Le manteau neigeux en animation

Si vous êtes plus films que comic books, ce serait alors vers Spider-Man : New Generation (décembre 2018) qu’il faudrait se diriger. Cette version en dessin animée de l’Homme Araignée est d’une très grande qualité, tant par son histoire et ses personnages que par ses visuels. Véritable claque cinématographique reprenant énormément de codes du comic books, il se déroule dans la période de fin d’année (correspondant cette fois au moment de sa sortie).
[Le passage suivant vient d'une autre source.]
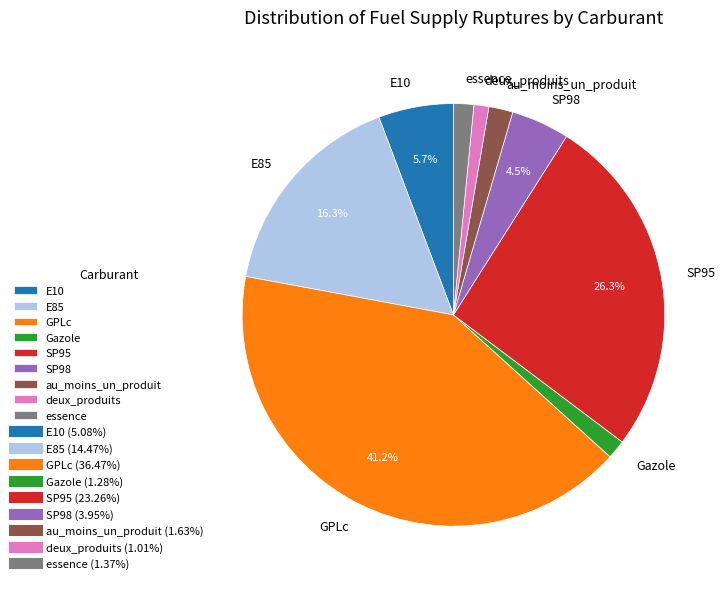

Combined, do Gazole and SP95 account for over 50%?

No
L’animation est d’une très grande qualité et couvre New York d’un léger manteau neigeux exploité à merveille, notamment dans la scène du cimetière ou de la forêt, où elle sert tant de ressort comique qu’à installer une ambiance visuelle particulière. Jamais étouffante, la neige participe comme dans les comic books papiers à instaurer une identité et à augmenter la luminosité de certains plans en extérieur. Le film est une réussite et exploite parfaitement chaque opportunité qui lui est donnée de jouer avec ses éléments visuels. Noël est plus en retrait, mais la magie du film se suffit à elle-même. Idéal à voir sous un plaid, un saladier de pop-corn à portée de main.

La neige, outil visuel

La neige (et par extension Noël) sont des éléments banals mais qui permettent aux dessinateurs, encreurs et coloristes à tenter de nouvelles choses visuellement. Plongeant immédiatement les personnages dans une ambiance particulière, ils parviennent à entraîner le lecteur dans leur monde. Et lorsque ces idées sont portées avec succès au cinéma, elles sont décuplées et portent encore plus loin les possibilités visuelles.